Best practice: set the LiteLLM virtual key budget ~20% above the Sagewai project budget. The SDK handles graceful degradation (throttling, warnings); the proxy acts as a hard safety net.

# Sagewai budget: $80/month per project
# LiteLLM key budget: $100/month (safety margin)

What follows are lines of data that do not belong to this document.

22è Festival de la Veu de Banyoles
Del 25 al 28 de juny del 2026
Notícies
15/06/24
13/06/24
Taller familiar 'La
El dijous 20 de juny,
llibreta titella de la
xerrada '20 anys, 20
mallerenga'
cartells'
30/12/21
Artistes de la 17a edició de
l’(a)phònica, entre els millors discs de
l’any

Fleet Workers with LiteLLM

Fleet workers running on your own infrastructure can also route through the proxy. Set api_base in worker credentials so that workers in different pools use different virtual keys:

from sagewai import WorkflowWorker

worker = WorkflowWorker(
    project_id="production",
    pool="gpu-workers",
    labels={"env": "production"},
    models=["gpt-4o", "claude-sonnet"],
    gateway_url="https://admin.internal:8000",
    enrollment_key="wrt-1.eyJ...",
    credentials={
        "inference_overrides": {
            "api_base": "http://litellm:4000",
            "api_key": "sk-worker-pool-key",
        }
    },
)
await worker.start()

The worker's inference_overrides are injected into every UniversalAgent that runs on it via a ContextVar, so all LLM calls flow through the proxy.


Security Considerations

  • API keys encrypted at rest: Sagewai stores credentials with Fernet encryption in Postgres. LiteLLM stores provider keys server-side; virtual keys never expose the underlying provider key.
  • SSRF protection: The SDK validates proxy URLs to prevent server-side request forgery.
  • Network isolation: In production, the LiteLLM proxy should only be accessible from your internal network. Agents and workers connect to it; it never needs public exposure.
  • Virtual key scoping: Each project gets a virtual key with model allowlists and budget caps. A compromised key cannot access models outside its scope.
  • Master key management: The LiteLLM master key should be stored in a secrets manager (GCP Secret Manager, AWS Secrets Manager, HashiCorp Vault) and injected via environment variable.

Troubleshooting

Agents return connection errors

Check that api_base points to the correct proxy URL and port. From the agent's container:

curl http://litellm:4000/health

Models not showing up

Ensure the model names in litellm-config.yaml match what you pass to UniversalAgent. Use LiteLLMProxyClient.list_models() to see what the proxy exposes.

Spend data is empty

LiteLLM requires a Postgres database to persist spend logs. Verify DATABASE_URL is set in the LiteLLM container and the database is reachable.

Virtual key budget exceeded

The proxy returns HTTP 429 when a virtual key's budget is exhausted. Increase the key's budget via the LiteLLM admin UI or API, or create a new key.